I would like to expand on the specifics of the SASU: 
1 – A Société Anonyme Simplifiée Unipersonnelle is a one-person commercial corporation. Even though you are alone, there are two sets of accounts, two income tax calculations, and hence two payments. Your activity needs to make enough sales to make this form of business worth it – at least 100,000 euros, generally, though there may be exceptions. Corporate income taxation is low compared to personal compensation.
2 – With a SASU you are paid as an employee, which means two things: 
– Working as an employee is the most expensive way to be paid because of how social charges are calculated. Being self-employed instead would give you a cheaper way of calculating social charges. You should keep that in mind. 
– An employee salary must comply with the labor contract and is difficult to change, including lowering the amount of the salary.
3 – For small and mid-size consulting activities, profession libérale is often the best status. In your case, it would have two definitive advantages: 
– There is only one set of accounts, as there is no corporation. 
– Although slightly fewer expenses are accepted, your social charges and income tax are calculated with lower ratios. Furthermore, there is no obligation to hire an accountant, although it is advisable.
In other words, creating and running a SASU is lucrative for accountants, who have a captive clientele. It is almost impossible for an individual to run a SASU without a qualified CPA (expert-comptable). The French pay slip alone is a nightmare to issue.
 
A few more definitions may be useful: 
Auto-entrepreneur is a sub-sub-sub fiscal status that just defines how you pay your social charges to URSSAF. The other choice is classic status.
 
There are three legal/fiscal ways to be an independent: 
a) Profession libérale, or consultant to keep it simple. The income tax type is BNC, for Bénéfices Non Commerciaux.
b) Artisan, or craftsperson. The income tax type is BIC (Bénéfices Industriels et Commerciaux).
c) Commerçant, or merchant. The income tax type is again BIC.
 
The legal and fiscal status of your activity was, profession libérale – BNC.

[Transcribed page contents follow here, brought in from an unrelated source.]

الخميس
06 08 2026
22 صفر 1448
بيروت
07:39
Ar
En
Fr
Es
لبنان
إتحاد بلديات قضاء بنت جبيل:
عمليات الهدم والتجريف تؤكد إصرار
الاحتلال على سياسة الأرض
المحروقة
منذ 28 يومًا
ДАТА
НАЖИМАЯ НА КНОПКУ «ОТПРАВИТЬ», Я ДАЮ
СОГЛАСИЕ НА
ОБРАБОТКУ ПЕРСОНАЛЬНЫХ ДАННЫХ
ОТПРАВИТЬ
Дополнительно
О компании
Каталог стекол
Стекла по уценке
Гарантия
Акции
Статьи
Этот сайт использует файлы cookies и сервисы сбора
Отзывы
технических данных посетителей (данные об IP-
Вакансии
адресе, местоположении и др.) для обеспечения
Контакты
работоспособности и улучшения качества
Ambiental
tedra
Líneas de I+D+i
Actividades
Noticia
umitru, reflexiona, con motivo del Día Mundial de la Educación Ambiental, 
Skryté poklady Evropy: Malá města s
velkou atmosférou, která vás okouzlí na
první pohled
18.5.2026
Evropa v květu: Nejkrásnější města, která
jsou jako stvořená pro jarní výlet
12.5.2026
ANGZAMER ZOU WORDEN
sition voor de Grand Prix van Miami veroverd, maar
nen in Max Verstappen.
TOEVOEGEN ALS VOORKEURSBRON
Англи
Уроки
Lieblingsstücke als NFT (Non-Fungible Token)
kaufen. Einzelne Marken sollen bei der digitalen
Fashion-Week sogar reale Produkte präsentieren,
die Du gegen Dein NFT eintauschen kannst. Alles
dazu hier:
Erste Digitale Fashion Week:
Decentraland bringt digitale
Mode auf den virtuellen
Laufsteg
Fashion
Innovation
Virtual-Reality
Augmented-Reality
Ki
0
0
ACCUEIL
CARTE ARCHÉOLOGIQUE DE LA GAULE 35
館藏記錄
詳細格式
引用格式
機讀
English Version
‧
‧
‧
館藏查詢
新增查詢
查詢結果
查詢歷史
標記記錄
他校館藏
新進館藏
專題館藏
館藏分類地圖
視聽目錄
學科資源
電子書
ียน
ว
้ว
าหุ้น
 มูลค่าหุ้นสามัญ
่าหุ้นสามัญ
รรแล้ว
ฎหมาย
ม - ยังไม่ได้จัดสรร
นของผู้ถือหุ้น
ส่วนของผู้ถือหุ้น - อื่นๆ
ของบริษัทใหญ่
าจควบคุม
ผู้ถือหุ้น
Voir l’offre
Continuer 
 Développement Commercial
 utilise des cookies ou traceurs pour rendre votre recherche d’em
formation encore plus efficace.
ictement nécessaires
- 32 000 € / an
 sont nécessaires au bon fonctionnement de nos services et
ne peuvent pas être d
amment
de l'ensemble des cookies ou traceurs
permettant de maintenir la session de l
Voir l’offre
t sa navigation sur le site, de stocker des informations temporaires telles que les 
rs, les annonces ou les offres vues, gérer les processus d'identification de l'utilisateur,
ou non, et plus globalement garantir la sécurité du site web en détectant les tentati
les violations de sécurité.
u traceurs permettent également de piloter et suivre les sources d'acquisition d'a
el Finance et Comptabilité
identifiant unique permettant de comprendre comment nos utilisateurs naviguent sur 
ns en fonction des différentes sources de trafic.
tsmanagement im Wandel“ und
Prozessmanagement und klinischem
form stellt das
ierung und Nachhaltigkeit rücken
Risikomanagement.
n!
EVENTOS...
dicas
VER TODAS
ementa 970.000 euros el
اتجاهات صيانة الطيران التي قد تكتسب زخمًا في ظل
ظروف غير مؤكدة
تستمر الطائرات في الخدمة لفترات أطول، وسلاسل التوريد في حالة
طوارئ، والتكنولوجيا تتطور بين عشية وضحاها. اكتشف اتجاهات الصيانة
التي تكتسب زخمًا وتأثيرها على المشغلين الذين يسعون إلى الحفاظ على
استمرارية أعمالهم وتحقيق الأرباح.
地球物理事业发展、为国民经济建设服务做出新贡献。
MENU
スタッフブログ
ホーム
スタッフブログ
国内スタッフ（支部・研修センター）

In addition, there are three ways to calculate income tax as an independent:
a) Micro means no accounts are needed and no TVA is owed. The difference between gross and net is a standard deduction, with 66% of the amount of sales being the taxable profit. 
b) Réel simplifié, in which you must keep accounts, you can itemize your professional expenses, you must pay TVA, and the social charges must be paid with the classic procedure. 
c) Réel normal, which is the same as the previous but with more accounting obligations.
Note that micro BNC makes it possible to choose auto-entrepreneur when it comes to paying URSSAF charges, so you declare and pay at the same time.